TASK STATEMENT:
Find the word "fragments" in the listing below. Copy every line that has it.
━━━━━━━━━━━━━━━━━━━━
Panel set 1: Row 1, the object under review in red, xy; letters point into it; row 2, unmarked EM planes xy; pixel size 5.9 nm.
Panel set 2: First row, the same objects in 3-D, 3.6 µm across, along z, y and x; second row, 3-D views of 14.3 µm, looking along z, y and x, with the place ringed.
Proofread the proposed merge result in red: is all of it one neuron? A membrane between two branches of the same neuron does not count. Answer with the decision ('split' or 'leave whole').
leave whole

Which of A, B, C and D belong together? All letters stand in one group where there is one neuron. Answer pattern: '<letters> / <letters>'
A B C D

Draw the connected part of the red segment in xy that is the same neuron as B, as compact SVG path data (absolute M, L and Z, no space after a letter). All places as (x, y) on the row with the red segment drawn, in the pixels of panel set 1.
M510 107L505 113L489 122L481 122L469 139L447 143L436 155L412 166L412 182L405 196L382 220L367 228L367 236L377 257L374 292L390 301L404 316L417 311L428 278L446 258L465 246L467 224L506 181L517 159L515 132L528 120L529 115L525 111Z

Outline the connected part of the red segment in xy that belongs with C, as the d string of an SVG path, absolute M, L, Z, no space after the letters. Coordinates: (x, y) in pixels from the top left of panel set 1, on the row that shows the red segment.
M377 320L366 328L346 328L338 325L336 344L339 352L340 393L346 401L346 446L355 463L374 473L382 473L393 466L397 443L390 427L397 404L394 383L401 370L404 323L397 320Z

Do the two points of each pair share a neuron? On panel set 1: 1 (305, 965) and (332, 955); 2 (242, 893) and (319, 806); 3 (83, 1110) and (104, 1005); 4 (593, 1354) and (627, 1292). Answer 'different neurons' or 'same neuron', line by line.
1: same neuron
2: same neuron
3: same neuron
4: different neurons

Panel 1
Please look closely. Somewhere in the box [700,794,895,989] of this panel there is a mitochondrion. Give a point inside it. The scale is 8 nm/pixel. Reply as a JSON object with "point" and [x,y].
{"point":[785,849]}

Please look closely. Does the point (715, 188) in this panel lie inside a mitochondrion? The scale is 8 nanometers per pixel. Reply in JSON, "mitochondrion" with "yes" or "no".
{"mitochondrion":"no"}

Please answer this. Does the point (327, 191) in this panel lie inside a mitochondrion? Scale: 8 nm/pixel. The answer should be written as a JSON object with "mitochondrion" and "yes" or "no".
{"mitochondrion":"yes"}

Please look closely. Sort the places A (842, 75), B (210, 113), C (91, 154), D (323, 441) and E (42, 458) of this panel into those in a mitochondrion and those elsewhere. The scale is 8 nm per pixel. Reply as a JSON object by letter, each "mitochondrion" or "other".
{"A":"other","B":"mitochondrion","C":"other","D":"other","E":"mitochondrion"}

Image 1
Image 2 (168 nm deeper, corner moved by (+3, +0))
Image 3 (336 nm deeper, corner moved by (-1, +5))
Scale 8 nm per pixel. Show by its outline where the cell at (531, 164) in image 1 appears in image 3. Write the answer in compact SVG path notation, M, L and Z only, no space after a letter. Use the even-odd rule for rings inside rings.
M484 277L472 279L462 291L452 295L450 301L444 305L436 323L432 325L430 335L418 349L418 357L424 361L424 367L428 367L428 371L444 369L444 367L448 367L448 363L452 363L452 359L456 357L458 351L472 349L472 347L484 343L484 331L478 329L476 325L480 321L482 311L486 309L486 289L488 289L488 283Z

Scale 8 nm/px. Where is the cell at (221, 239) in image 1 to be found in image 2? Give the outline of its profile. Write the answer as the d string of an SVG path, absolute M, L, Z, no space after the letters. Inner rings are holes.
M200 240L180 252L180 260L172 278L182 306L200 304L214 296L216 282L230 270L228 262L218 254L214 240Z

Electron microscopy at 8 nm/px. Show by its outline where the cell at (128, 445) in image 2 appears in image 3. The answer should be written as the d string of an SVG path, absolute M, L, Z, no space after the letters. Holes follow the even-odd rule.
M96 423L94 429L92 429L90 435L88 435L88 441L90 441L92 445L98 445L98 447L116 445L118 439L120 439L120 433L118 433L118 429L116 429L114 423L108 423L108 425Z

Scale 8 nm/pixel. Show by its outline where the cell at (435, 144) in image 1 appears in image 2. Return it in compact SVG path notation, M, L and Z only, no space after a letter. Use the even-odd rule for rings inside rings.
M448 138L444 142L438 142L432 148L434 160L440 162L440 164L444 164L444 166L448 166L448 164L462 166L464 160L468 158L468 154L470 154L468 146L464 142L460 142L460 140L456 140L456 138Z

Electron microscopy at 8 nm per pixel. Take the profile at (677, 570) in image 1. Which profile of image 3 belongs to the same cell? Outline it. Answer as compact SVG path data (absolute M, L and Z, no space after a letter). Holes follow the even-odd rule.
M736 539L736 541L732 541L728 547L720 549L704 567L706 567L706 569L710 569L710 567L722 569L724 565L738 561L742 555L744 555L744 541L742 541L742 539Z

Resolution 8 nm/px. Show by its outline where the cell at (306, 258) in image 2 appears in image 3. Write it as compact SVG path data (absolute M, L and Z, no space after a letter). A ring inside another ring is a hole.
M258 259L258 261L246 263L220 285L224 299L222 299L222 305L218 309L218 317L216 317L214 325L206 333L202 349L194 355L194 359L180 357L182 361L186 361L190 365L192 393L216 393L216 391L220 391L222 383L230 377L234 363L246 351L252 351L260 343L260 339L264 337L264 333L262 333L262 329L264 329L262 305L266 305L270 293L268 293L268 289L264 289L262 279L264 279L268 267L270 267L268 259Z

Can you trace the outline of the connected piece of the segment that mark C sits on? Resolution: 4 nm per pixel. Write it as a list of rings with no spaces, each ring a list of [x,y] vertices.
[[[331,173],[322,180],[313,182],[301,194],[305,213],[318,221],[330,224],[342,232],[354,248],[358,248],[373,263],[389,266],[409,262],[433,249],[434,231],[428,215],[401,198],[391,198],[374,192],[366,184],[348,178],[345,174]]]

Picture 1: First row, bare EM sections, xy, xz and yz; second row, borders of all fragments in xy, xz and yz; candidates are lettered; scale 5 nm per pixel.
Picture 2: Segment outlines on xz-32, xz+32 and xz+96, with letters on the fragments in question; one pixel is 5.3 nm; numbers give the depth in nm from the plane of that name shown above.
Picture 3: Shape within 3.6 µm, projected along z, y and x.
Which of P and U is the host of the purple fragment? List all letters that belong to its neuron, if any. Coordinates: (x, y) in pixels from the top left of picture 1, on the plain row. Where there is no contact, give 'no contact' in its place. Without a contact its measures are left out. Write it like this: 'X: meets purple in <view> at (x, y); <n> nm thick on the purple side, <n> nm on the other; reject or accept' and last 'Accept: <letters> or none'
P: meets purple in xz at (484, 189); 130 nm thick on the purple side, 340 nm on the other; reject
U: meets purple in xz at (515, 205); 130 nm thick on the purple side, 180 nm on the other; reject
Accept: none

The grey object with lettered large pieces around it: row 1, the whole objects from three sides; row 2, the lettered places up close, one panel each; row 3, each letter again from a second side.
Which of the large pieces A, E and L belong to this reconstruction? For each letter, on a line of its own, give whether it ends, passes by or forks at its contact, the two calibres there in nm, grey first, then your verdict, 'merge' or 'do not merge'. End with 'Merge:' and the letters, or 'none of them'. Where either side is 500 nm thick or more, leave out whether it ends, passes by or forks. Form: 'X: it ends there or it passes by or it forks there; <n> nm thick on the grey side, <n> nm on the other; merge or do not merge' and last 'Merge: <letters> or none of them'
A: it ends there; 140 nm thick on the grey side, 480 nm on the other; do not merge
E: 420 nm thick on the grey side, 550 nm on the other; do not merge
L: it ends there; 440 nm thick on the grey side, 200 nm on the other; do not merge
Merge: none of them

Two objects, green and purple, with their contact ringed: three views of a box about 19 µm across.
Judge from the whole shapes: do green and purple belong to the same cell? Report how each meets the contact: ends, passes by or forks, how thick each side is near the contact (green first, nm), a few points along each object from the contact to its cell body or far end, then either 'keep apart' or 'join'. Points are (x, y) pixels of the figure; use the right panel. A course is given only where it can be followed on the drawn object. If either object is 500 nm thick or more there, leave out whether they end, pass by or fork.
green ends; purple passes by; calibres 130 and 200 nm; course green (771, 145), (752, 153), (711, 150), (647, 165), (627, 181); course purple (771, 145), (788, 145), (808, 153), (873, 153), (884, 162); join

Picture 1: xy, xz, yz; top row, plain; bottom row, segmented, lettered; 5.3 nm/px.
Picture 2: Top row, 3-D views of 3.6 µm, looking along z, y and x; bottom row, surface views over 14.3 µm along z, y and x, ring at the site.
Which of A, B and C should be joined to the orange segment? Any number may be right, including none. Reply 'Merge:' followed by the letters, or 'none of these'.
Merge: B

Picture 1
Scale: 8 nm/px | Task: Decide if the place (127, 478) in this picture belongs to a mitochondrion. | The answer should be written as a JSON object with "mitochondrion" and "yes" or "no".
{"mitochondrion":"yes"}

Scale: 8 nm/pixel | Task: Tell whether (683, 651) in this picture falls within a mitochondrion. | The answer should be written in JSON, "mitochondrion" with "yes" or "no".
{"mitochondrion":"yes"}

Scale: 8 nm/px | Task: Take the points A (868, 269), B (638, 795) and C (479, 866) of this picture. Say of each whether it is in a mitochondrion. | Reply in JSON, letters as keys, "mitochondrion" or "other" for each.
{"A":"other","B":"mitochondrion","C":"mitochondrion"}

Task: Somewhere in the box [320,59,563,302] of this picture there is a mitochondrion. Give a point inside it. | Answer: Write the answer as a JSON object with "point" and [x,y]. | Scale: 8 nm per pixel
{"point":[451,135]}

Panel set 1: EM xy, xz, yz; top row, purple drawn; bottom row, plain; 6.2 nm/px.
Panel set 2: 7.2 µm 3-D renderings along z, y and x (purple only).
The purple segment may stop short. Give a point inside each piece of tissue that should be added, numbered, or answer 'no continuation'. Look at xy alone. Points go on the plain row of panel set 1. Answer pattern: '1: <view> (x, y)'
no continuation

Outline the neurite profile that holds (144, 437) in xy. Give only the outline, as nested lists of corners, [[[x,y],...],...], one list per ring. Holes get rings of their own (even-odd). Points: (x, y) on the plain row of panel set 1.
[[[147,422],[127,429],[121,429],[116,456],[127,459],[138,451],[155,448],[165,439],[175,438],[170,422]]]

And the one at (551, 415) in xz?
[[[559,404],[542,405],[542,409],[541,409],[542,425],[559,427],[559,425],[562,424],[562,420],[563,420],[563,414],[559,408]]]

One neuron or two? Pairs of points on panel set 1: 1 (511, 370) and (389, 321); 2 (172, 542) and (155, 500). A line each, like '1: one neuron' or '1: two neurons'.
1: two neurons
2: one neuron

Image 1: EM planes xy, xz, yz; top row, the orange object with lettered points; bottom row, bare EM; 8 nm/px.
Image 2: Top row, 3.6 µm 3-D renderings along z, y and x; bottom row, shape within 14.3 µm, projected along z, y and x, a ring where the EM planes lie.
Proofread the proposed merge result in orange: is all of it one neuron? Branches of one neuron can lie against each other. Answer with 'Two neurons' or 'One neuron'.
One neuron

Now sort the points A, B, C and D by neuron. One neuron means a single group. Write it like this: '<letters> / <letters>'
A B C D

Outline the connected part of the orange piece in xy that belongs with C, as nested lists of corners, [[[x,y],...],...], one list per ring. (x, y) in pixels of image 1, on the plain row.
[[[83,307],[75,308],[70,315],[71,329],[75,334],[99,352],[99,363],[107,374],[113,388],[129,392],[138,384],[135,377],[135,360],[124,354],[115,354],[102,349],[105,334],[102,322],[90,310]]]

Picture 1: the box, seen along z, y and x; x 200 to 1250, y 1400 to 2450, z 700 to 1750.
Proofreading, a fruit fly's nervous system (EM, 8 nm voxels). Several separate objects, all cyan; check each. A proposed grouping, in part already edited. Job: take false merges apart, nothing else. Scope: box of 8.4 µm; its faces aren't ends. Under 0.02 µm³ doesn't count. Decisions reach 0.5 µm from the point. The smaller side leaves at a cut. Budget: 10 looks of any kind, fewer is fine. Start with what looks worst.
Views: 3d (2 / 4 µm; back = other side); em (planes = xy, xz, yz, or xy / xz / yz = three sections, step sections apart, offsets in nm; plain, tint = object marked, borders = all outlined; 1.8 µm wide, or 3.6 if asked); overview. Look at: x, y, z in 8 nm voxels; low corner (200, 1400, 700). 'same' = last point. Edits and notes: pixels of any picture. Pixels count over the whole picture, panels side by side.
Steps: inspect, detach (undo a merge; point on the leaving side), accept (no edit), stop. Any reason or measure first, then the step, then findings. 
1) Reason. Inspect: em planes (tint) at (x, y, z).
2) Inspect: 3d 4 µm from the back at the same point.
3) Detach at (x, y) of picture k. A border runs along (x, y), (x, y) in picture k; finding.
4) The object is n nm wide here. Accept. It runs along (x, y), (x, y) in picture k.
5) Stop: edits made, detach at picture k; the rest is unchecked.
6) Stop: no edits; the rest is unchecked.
━━━━━━━━━━━━━━━━━━━━
EXERCISE SOLUTION:
Picture 1: First row, bare EM sections, xy, xz and yz; second row, borders of all fragments in xy, xz and yz; candidates are lettered; scale 5 nm per pixel.
Picture 2: Segment outlines on xz-32, xz+32 and xz+96, with letters on the fragments in question; one pixel is 5.3 nm; numbers give the depth in nm from the plane of that name shown above.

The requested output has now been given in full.